3) Friendship isn’t just about finding someone you hate less than other people or share a few interests with. Friendship is a mutual relationship between two people who enjoy each other’s company and care about one another. Friendship is a team. It’s a partnership. You want someone who will stand by your side and fight, not someone who is going to switch sides on the battlefield because the other guys have better costumes! Can you imagine if in the middle of everything Tony Stark just stopped and said, “But, look at Loki! He’s FABULOUS!” and switched sides?! The Marvel universe would IMPLODE.
So, maybe she will come back. Maybe she won’t. To me, it sounds like you lost someone who was always going to get lost eventually, and I cannot stress the fact that you deserve better than that enough. There are plenty of other nerd girls out there, and I’m sure there are some who will treat you better and never make you question if another group of people is more worthy of attention than you are. Find those girls, befriend those girls, eat nachos with those girls, and get yo nerd on with those girls, okay?
Ps. You’re wonderful, and your “friend’s” poor decisions are not at all a reflection of you or your self-worth. You’ve got it together, and she’s still searching for herself. That’s all this means. Keep being awesome. Greater things will come your way.
Hello fellow nerd,
Friends don’t always agree on everything or have the same goals. That’s OK, as long as you’re still there for each other equally and have compatible priorities. If that’s not the case and one person is giving a lot more than the other to preserve the friendship, then it’s not ok. Unfortunately, people tend to value different things, and that’s why friends grow apart. But this may actually be positive since you don’t need someone in your life who values superficial connections more than real significant relationships. It’s always hard when things end, and it’s certainly normal to want to try and get your friend back with some inspired act of awesomeness, but you’re only going to end up hurt and resentful, and, most likely, wasting your time.

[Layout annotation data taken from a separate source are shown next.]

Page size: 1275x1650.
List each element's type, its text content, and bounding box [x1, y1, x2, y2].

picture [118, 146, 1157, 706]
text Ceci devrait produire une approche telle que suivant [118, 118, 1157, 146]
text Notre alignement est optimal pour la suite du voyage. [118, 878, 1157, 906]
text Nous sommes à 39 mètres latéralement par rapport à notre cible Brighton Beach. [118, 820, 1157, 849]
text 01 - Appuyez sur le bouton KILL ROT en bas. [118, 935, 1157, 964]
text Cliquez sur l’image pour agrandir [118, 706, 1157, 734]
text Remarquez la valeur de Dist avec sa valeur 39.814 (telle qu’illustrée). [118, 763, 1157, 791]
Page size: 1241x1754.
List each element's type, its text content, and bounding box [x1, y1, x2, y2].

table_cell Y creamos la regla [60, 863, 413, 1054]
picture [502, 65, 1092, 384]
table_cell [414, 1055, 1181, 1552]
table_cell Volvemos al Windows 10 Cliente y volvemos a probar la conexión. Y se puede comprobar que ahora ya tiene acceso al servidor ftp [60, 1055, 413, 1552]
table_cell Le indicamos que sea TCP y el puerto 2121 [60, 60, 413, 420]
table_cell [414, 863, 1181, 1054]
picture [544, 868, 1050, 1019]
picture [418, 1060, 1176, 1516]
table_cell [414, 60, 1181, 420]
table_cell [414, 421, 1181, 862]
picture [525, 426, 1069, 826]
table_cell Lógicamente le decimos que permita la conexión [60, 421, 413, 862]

As you get older, you’ll realize that you only have a certain amount of time and energy to put into relationships, so you’ll want to make sure you’re only putting significant effort into people who make you happy, not the ones who bring you down. People grow apart. It’s part of life. At some point, your friend might catch up with you and you’ll both be on the same page. But if that doesn’t happen, it’s ok too. You will have other friends who won’t put a Hollywood douchebag first, because they know what truly matters.
And the same thing goes for nerd girl on nerd girl fighting. Remember to always be direct and sincere. Don’t believe all of the gossip. Be objective. When someone is talking shit, and you don’t agree with them, say it. Stand up for your friends, but don’t get caught up in high school like drama; that needs to stay between other people (i.e., people who are not you). However, if somehow it does manage to include you, don’t talk shit, confront the person directly, and make sure you politely tell them you don’t want any trouble and you’re available if they ever want to chat. There’s already so much real drama going on in this world that we need to stop attacking each other over petty matters. Actual cool kids aren’t dicks. They’re inclusive, giving, loyal, and treat other nerds how they want to be treated.